**Given passage:**
────────────────

From fintech collaboration to ISO20022 and predictions for the future, Adriana gives a brilliant, in-depth perspective of what she’s seeing today in her role at BNY Mellon. 

For more on transformation in corporate banking, check out our latest report, How Corporate Banks can Transform the Treasury, which you can read here. 

Can you share your views on the transformation you're seeing with your clients in the institutional banking space? 

AP: I think there is an enormous amount of work happening to all our institutional clients, and the focus is very much on ensuring that there is a client-centricity to everything they do. Is that perfect? Clearly not. It's a journey, but we can see a number of institutions moving away from pure banking services to create e-monetary institutions to serve their clients better in a different manner, not necessarily through traditional banking channels. Some others also partner with Fintechs to support pieces of the value chain and ensure they have the capabilities their clients need.  

I think there is a lot of work going on with all our clients to change the end clients' perception and support them in cash management across legal entities and geographies. We're trying to be very close to our clients and serve their needs with a focus on value creation and global coverage. 
 

How does BNY Mellon support these transformation programs they are taking up? 

AP: We're trying to be very close to our clients and serve their needs with a focus on value creation and global coverage. The most important aspect is to maximize what they can keep as part of the value chain within the banking system. One of the issues that I think our clients report – and I'm not surprised about – is that they see more and more of the value creation taken away. This is definitely true in retail banking, but also with corporates. Some parts of the value chain are being taken away from traditional banks and moved to Fintechs, and what stays with the banks is just the settlement piece which consumes capital and liquidity. We help banks augment as much value creation as possible to their clients and retain activity and profitability. Now, of course, with corporates, it's a little bit easier because there is a lending component that our institutional clients can offer.

────────────────

**Material supplied:**
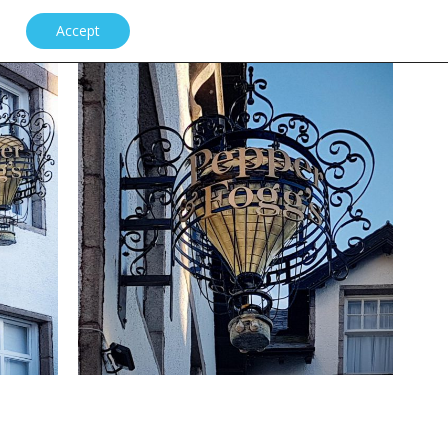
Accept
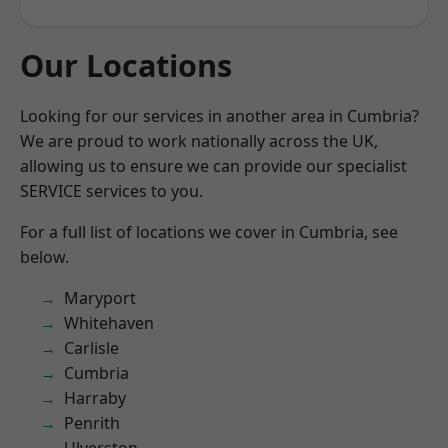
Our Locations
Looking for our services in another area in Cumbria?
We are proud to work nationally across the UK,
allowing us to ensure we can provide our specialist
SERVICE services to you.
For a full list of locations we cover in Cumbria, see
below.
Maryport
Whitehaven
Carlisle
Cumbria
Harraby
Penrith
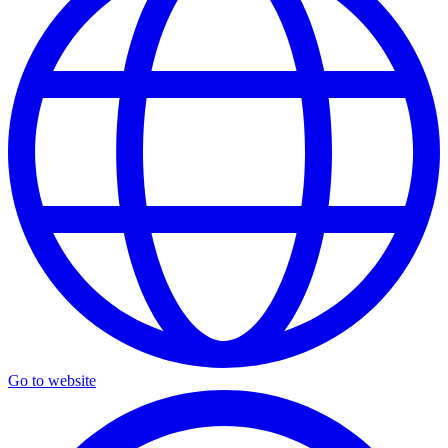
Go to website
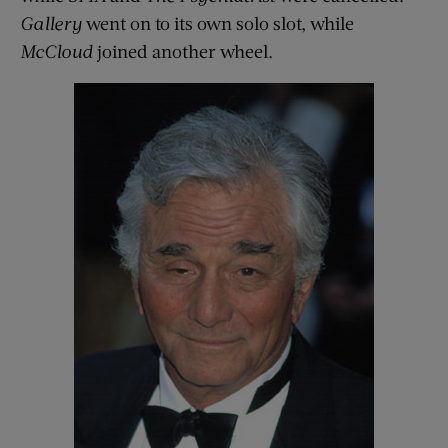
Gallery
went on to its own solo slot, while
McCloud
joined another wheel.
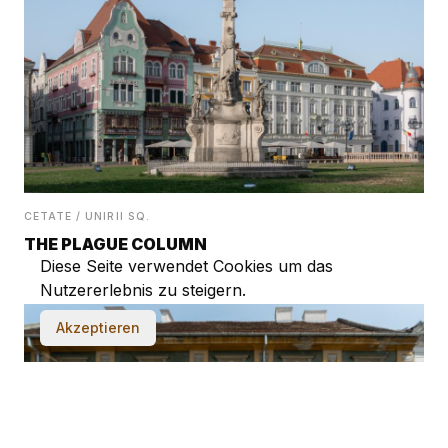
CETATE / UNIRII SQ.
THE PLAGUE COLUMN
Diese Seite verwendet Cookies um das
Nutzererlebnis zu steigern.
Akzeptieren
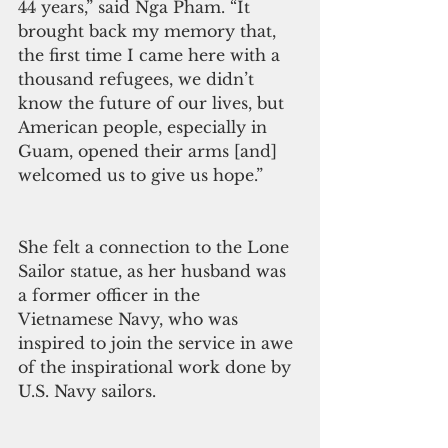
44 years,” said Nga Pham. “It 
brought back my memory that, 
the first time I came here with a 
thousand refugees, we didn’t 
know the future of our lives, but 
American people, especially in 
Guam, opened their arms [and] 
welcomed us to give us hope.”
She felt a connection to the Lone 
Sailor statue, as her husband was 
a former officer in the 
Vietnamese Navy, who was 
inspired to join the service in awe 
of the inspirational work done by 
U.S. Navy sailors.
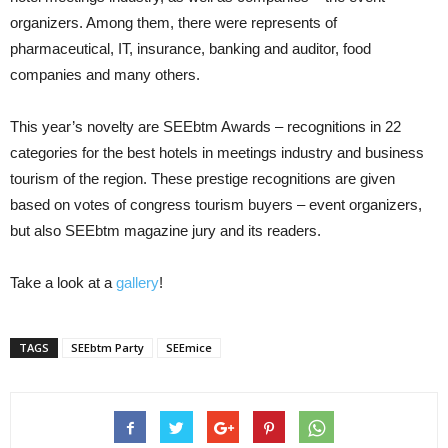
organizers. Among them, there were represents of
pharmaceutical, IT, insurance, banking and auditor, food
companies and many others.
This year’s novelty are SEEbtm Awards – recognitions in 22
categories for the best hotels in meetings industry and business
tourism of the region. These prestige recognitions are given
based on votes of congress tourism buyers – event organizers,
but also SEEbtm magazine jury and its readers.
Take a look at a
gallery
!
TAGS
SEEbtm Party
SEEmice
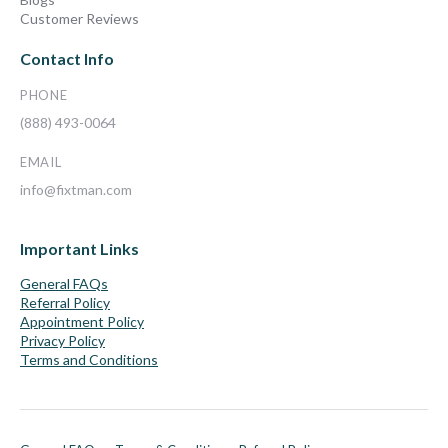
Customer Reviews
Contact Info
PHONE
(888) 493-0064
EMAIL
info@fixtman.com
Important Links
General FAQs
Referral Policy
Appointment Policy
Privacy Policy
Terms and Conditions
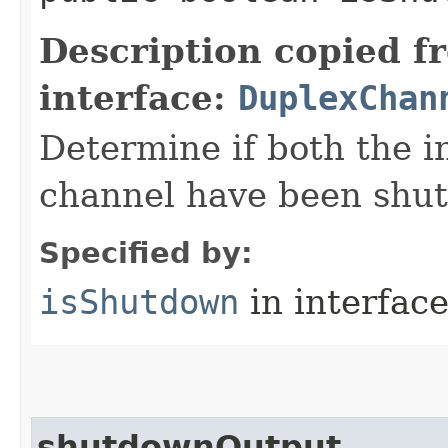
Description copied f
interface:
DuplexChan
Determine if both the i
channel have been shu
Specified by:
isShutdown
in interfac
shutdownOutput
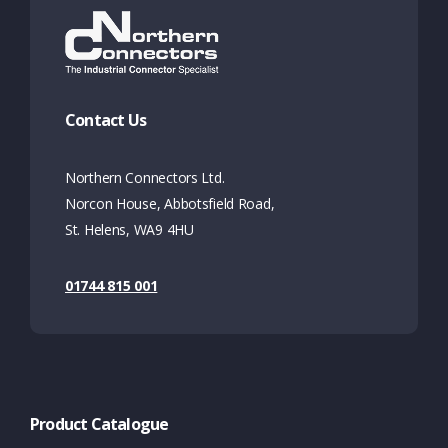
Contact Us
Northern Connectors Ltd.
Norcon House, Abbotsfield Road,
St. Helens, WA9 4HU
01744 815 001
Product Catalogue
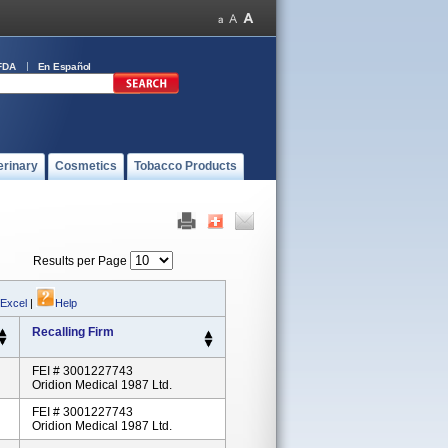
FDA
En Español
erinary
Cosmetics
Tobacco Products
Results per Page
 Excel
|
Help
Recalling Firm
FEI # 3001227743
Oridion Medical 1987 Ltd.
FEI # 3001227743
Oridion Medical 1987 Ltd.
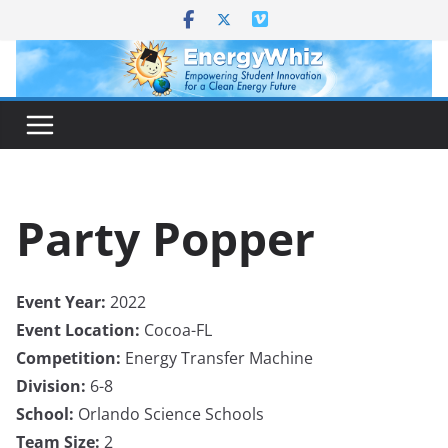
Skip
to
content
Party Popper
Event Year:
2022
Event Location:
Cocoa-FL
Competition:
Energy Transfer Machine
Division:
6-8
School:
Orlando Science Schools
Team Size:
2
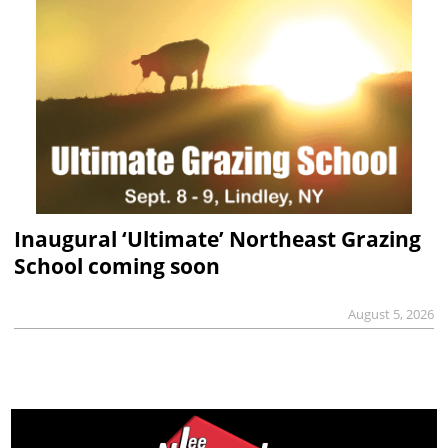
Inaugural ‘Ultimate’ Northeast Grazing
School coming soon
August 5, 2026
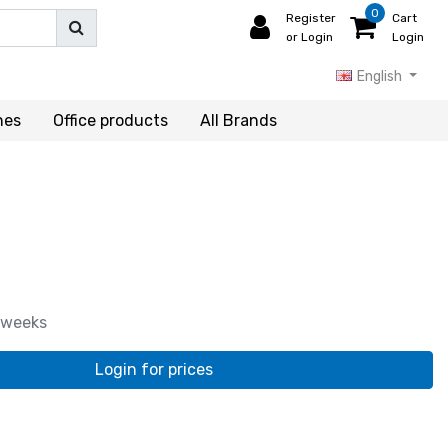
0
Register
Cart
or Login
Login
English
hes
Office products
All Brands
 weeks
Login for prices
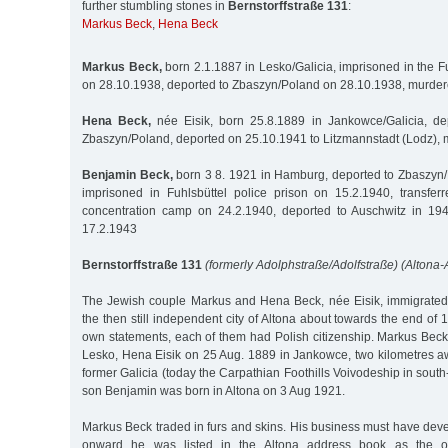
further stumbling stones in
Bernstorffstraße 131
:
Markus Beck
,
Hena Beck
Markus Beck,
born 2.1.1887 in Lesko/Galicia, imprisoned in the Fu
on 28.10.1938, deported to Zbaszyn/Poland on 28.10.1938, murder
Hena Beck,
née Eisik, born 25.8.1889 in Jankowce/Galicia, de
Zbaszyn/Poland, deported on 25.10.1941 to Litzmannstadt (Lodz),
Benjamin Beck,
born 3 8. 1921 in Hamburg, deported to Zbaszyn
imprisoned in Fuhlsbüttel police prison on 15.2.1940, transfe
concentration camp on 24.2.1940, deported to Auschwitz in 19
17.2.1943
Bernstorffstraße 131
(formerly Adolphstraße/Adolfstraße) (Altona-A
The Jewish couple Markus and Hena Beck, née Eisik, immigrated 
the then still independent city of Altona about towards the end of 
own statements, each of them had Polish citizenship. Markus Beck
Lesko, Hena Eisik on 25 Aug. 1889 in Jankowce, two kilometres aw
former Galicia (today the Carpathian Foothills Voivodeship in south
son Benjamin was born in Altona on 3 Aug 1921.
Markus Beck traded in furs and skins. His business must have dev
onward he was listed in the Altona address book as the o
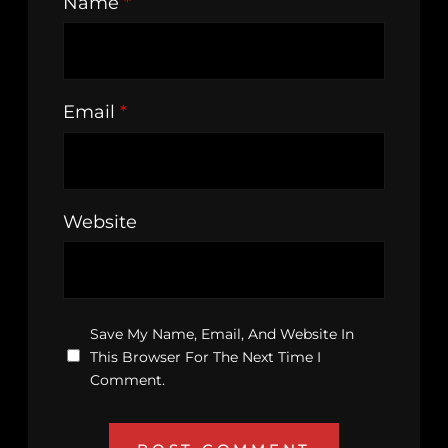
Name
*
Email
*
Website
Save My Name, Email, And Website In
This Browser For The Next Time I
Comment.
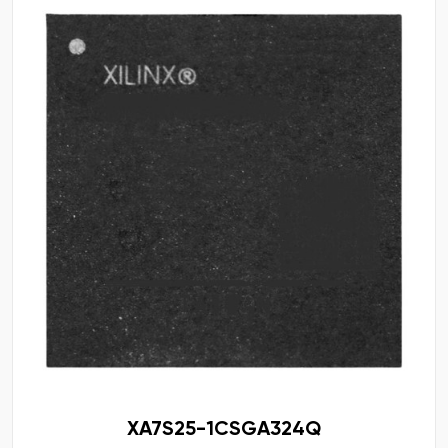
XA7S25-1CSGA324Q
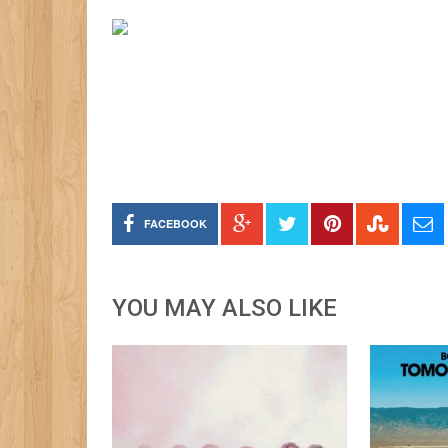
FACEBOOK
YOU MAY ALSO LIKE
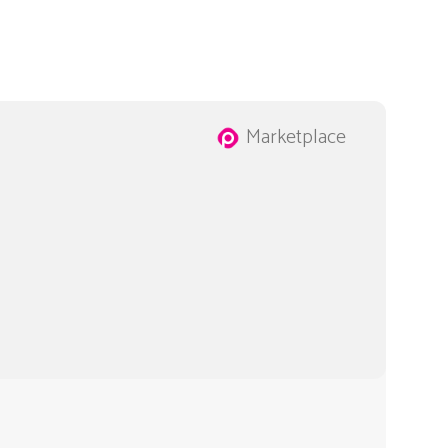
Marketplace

────────────────

In the interview excerpt, what is the only piece left with the banks once parts of the value chain move to Fintechs?

The settlement piece, which consumes capital and liquidity.